What are expenses categorised into?

Expenses are categorised into:


1. Capital expenditure


2. Revenue expenditure

What are incomes/Receipts categorised into?

Incomes/Receipts can be categorised into:


1. Capital receipt


2. Revenue receipt

What is capital expenditure?

Capital expenditure is the expenditure incurred in the purchase, acquisition, extension or renovation of a non-current asset, which will be used in the business for a very long period of time and which help to increase the earning capacity of the business.

Capital expenditure also includes expenses such as:


1. Legal costs incurred in the Purchase of a non-current asset.


2. Cost of installation of the non-current asset to put the non-current asset in a working condition.


3. Cost incurred in the delivery of the non-current asset.

Learn

State 5 examples of capital expenditures.

Examples of capital expenditures:


1. Purchase of motor vehicles


2. Extension to building


3. Legal costs incurred in the acquisition of land


4. Cost of installing the network system


5. CCTV cameras for surveillance

Where are capital expenditure items recorded in the sofp?

Capital expenditure items will be recorded in the sofp under the non-current assets section.

What is revenue expenditure?

Revenue expenditure refers to the expenses incurred during the day-to-day activities of the business in order to keep the business in a state of efficiently. These expenses are recurrent items that is the business will spend money on these items very frequently.

Revenue expenditure includes cost such as:


1. Administrative costs


2. Selling costs


3. Distribution costs


4. Costs incurred the maintenance of non-current assets


5. Costs incurred in the purchase of goods for resale.

Learn

State 6 examples of revenue expenditure.

Examples of revenue expenditure:


1. Wages and salaries


2. Electricity bills


3. Stationery


4. Travelling expenses


5. Motor vehicles expenses


6. Legal costs incurred in dept collection

Where are revenue expenditure items recorded?

Revenue expenditure items are recorded to the income statement either in the trading account section or the profit and loss section.

What will happen if a capital expenditure item is treated as a revenue expenditure?

If a capital expenditure item is treated as a revenue expenditure, then, Profit for the year will be understated and net assets will br understated.

What will happen if a revenue expenditure item is treated as a capital expenditure?

If a revenue expenditure item is treated as a capital expenditure item, then, Profit for the year will be overstated and also net assets will be overstated.

What is capital receipt/income?

A capital receipt refers to the income derived by the sale of a non-current asset which might have become obsolete or is in surplus.

Why capital receipt is not recorded in the Income statement?

Capital receipt is not recorded in the Income statement because it is not an income derived from the ordinary activities (day-to-day) of the business.

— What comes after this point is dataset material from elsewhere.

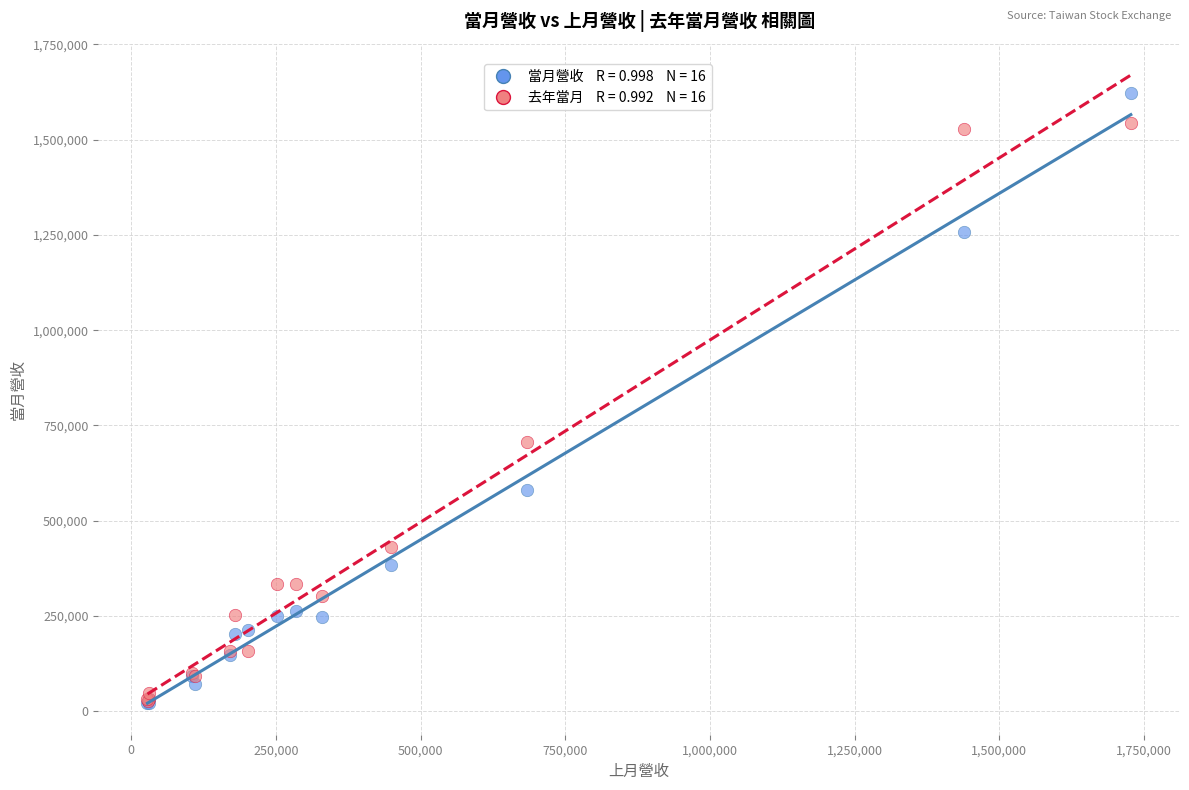

Across all series, what Y value is closest to 821938?

706875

How is capital receipt treated?

Capital receipt is treated in the disposal account as the disposal value of non-current asset.

What happens if there is a profit or loss on disposal (sale) of the non-current asset?

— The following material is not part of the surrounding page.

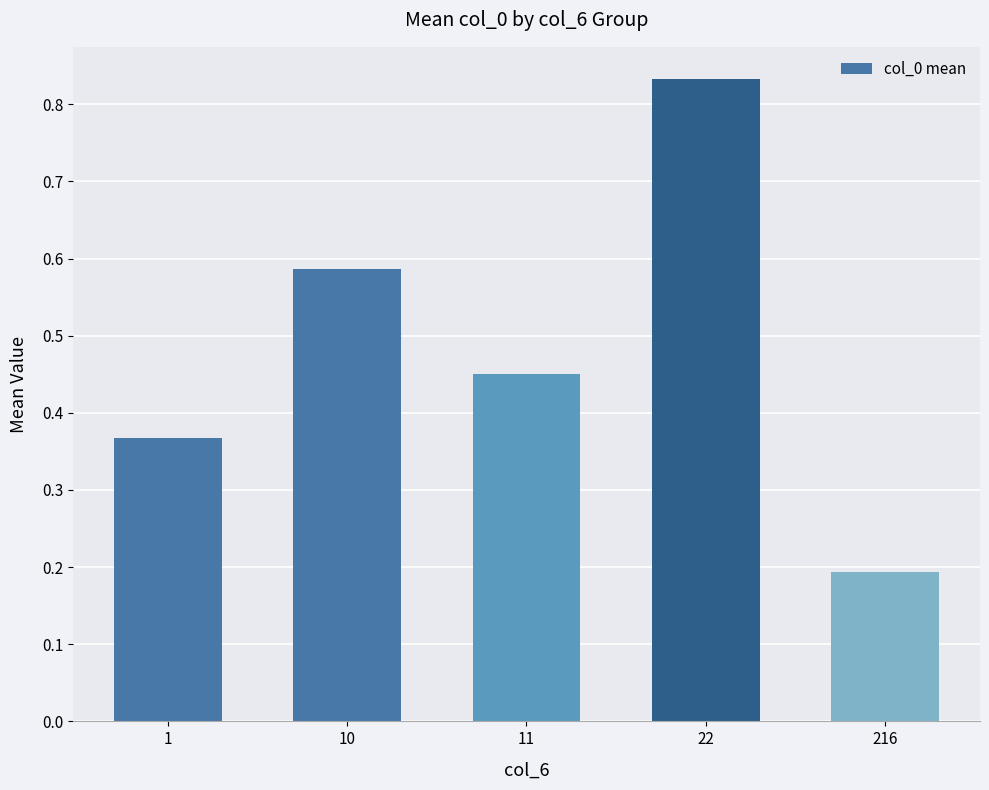

Which category has the lowest value across all series?

216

If there is a profit or loss on disposal (sale) of the non-current asset, then such :


1. Profit on disposal will be added to Gross Profit in the Income statement


2. Loss on disposal will be added to Gross Loss in the Income statement

What is revenue receipt/Income?

Revenue receipt refers to the incomes derived from the day-to-day activities of the business.

Revenue receipt items include:


1. Income derived from sale of goods sale/revenue.


2. Interest received


3. Commission received


4. Dividend received.

Learn

Where are revenue (sales)/ revenue is recorded in the Income statement?

Revenue (sales)/ revenue is recorded in the trading account section of the Income statement and other items of revenue receipts are added to Gross Profit in the profit and loss account section of the Income statement.

What happens if a capital receipt is treated as revenue receipt?

If a capital receipt item is treated as a revenue item, then, Profit for the year will be overstated.